At a point in the week when festival-goers are already speculating on the awards list (for example, in the magazine “le Film français”), two films were presented today, an Italian one and a Korean one. Without aiming to top the list of awards, they were of good quality.
DOGMAN, Matteo Garrone (Italy)
In an impoverished suburb, Marcello, a dog groomer and occasional small-time dealer, sees his friend Simoncino return from prison, a former boxer addicted to cocaine. Simoncino makes Marcello his punching bag and drags him into a criminal spiral.
Marcello is a curious little fellow. Rather scrawny and unattractive, somewhat unkempt, he is quite kind: a (divorced) father attentive to his little girl, ready to take all risks to save a chihuahua, helping the fauna that serves as his neighborhood in this area that serves as his community.
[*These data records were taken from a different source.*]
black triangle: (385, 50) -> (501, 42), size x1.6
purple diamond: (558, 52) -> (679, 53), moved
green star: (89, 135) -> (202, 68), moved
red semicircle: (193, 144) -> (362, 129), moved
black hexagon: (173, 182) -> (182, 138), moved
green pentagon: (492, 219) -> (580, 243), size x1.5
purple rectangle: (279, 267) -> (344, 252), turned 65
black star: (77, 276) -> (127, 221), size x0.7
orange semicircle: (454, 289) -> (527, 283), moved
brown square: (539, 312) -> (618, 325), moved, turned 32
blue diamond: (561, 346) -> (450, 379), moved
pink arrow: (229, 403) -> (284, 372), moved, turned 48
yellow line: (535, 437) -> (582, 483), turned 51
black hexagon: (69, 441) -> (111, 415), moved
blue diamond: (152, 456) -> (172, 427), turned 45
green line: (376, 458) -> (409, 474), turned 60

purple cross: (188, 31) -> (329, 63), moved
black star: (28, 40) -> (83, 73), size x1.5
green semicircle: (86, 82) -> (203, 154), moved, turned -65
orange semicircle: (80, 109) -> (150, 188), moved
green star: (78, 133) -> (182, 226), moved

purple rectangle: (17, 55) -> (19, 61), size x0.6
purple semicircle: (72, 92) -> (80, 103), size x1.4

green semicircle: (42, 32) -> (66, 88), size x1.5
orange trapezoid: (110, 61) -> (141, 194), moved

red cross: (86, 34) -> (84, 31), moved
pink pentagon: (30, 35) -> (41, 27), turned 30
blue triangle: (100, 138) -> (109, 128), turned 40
But his attachment (one could call it canine!) to this brute Simoncino, who subjects him to all humiliations (he even goes to prison in his place), eventually finds its limits and the little man transforms into a war machine.
This realistic yet picturesque film is watchable without displeasure despite its great violence. We are just a bit surprised that Garrone, the director of Gomorrah, has erased the social context to such an extent. To the point of making his film a sort of fairy tale. For adults, though.
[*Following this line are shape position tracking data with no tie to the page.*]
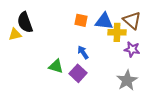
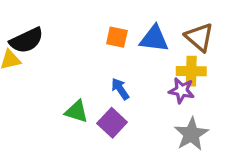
black semicircle: (25, 22) -> (26, 40), turned -95
yellow cross: (117, 32) -> (191, 71), moved
purple star: (132, 49) -> (182, 90), moved

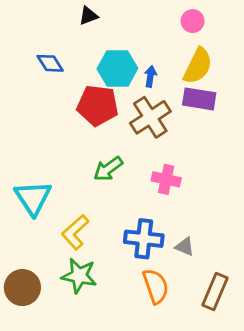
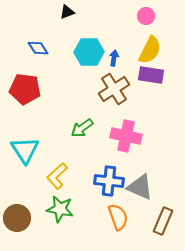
red pentagon: (98, 105) -> (25, 89), moved
pink cross: (166, 179) -> (126, 136), size x1.4
gray triangle: (185, 247) -> (140, 187), size x1.8

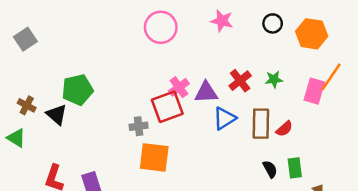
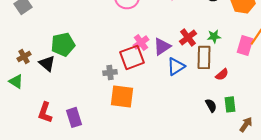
purple triangle: (206, 92) -> (162, 46), turned -30
brown cross: (27, 105) -> (24, 56), turned 32
brown rectangle: (261, 124) -> (204, 57), moved

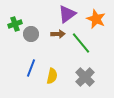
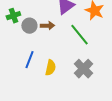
brown arrow: (58, 34) -> (47, 26), moved

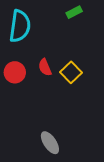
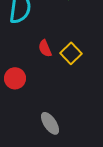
red circle: (15, 72) -> (15, 78), moved

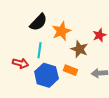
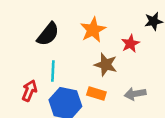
orange star: (61, 31) -> (93, 30), moved
red arrow: (20, 63) -> (29, 91), turned -77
BURNING, Lee Chang-Dong (South Korea)
A young man meets by chance a former neighbor from his childhood village. After a brief affair, the young woman leaves for Africa. Upon her return, she seems to have connected with a mysterious man she met during her travels.
As in Garrone’s film, Burning features a confrontation between two men: Jongsu, the reluctant farmer (forced to succeed his father), somewhat naïve, and Ben, the elegant and self-assured yuppie. A subtle battle for the affections of the whimsical Haemi. The Italian film revolves around the subdued, the Korean film around the dominant, this Ben who is handsome, clean-cut, and wicked. Although with this wickedness, it takes 2 hours and 28 minutes to truly touch upon it. Despite the quality of this occasionally enchanting film, it is still rather long.